** Opening EXTRACTED DATA block **
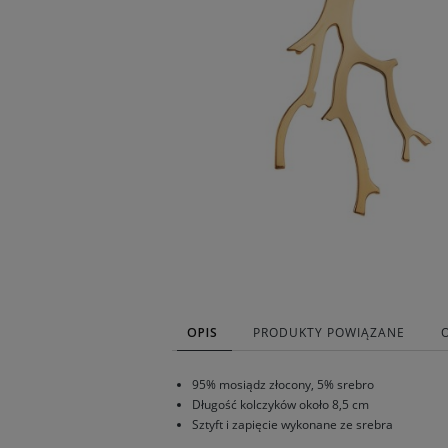
OPIS
PRODUKTY POWIĄZANE
95% mosiądz złocony, 5% srebro
Długość kolczyków około 8,5 cm
Sztyft i zapięcie wykonane ze srebra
** Closing EXTRACTED DATA block **
* PROBLEM STATEMENT
Please retype every record above exactly, leaving out the pictures.

* PROBLEM SOLUTION
OPIS
PRODUKTY POWIĄZANE
95% mosiądz złocony, 5% srebro
Długość kolczyków około 8,5 cm
Sztyft i zapięcie wykonane ze srebra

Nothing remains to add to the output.